B. LA CRISE INFLATIONNISTE ET LA COMPENSATION TRÈS PARTIELLE DES AUGMENTATIONS SALARIALES ENTRAVENT L'EFFORT DE RECHERCHE FRANÇAIS

Structurellement, le glissement vieillesse technicité (GVT) représente, pour les organismes nationaux de recherche, une charge annuelle de 30 millions d'euros qui, en l'absence de compensation par l'État, grève structurellement leurs marges de manoeuvre budgétaires.

Conjoncturellement, les mesures de renforcement du pouvoir d'achat des agents publics, annoncées en juin dernier (mesures dites « Guerini »), représentent des surcoûts importants, aussi bien pour 2023 que pour 2024. Elles consistent notamment en la revalorisation des bas salaires et du point d'indice de 1,5 % (après celle de 3,5 % intervenue en juillet 2022) et en l'attribution de points d'indice supplémentaires.

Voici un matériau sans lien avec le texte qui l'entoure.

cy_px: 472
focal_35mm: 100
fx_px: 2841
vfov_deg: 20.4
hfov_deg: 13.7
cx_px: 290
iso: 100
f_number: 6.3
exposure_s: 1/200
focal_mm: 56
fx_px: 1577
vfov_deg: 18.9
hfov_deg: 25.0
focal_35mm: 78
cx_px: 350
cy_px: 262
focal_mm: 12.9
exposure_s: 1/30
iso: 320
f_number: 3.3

Si la hausse du point d'indice intervenue en juillet 2022 avait été intégralement compensée pour 2023, le ministère a décidé de ne compenser qu'à hauteur de 50 % ces nouvelles mesures salariales pour 2024 : une enveloppe de 45 M€ est ouverte pour l'ensemble de la mission recherche et enseignement supérieur (MIRES). Le surcoût pour 2024 devra donc être prélevé sur les fonds de roulement des ONR, constitués de 300 M€, en excluant les investissements déjà engagés ou même uniquement programmés. Le choix de compenser partiellement ces mesures salariales permettra d'allouer, selon le Gouvernement, des marges supplémentaires aux établissements présentant une situation financière dégradée. D'après la ministre de l'enseignement supérieur et de la recherche, Sylvie Retailleau4(*), cette mobilisation exceptionnelle des réserves concernera uniquement l'année 2024 et ne doit pas conduire les établissements à renoncer à leurs projets d'investissement en cours. Cette décision a néanmoins suscité une incompréhension, voire une inquiétude quant au financement des investissements futurs.

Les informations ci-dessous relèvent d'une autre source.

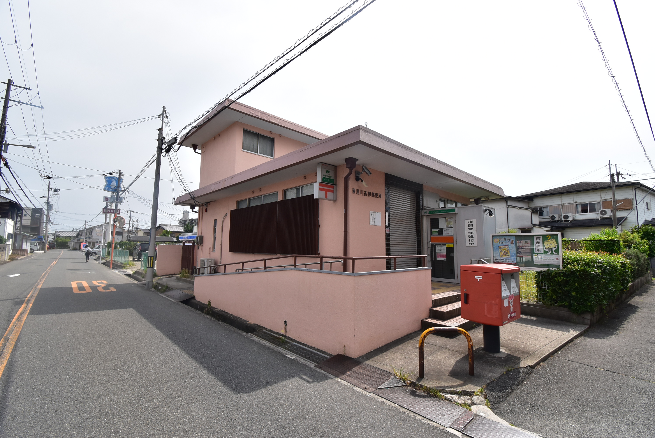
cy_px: 219
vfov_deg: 77.4
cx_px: 328
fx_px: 273
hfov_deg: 100.3
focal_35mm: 15
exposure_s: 1/500
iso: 400
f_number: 11
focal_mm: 10
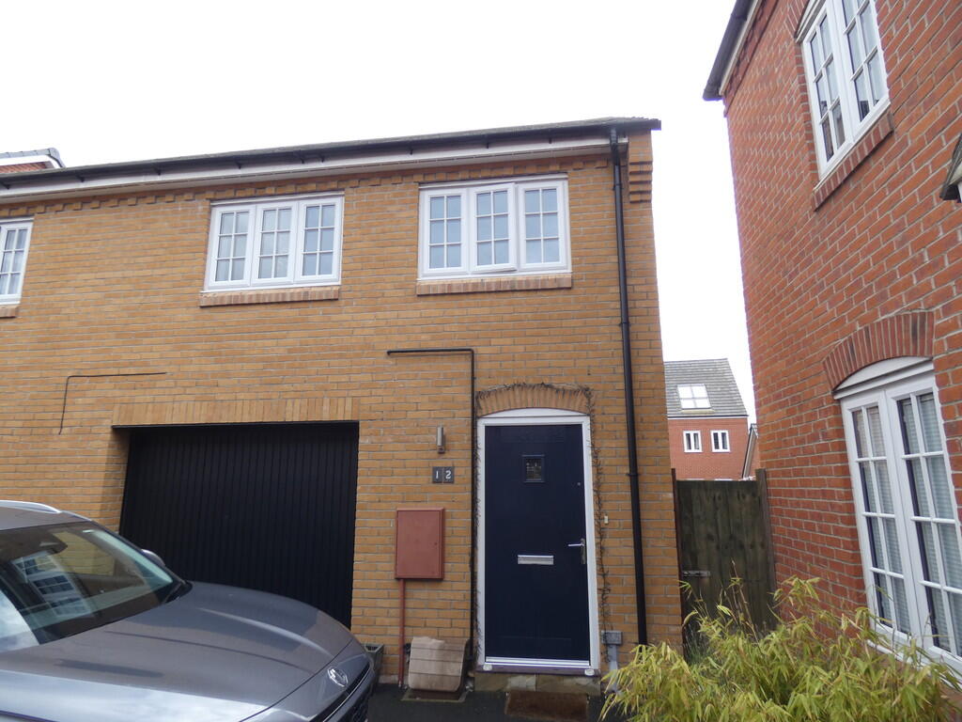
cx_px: 481
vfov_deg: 66.0
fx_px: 556
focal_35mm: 20
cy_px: 361
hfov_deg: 81.7
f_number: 2.8
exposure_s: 1/320
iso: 80
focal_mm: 3.6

Si l'on prend l'exemple du CNRS, ces mesures représentent un surcoût de 51,2 M€ pour l'année 2024 - la hausse du point d'indice représentant à elle seule une somme de 32,5 M€. Ainsi, pour le plus important organisme de recherche, plus de 25 M€ ne seront pas compensés en 2024.

Plus généralement, la crise inflationniste et la non-compensation des mesures salariales entravent lourdement l'objectif fixé par le Traité de Lisbonne et par la LPR : atteindre une dépense de R&D (publique et privée) de 3 % à moyen terme. Ainsi, la rapporteure déplore que la France se laisse distancer par de nombreux États du G7. En 2022, on estime que l'effort de recherche a diminué en France, passant de 2,22 % en 2021 à 2,18 % en 2022.

Dépenses intérieures brutes de recherche et développement

Source : OCDE

Un autre objectif fixé par la LPR, l'atteinte de 1 % du PIB de dépense intérieure publique en R&D d'ici 2030, s'avère désormais inatteignable selon plusieurs acteurs de la recherche que la rapporteure a auditionnés.


* 4 Auditionnée par la commission de la culture, de l'éducation et de la communication le 7 novembre 2023.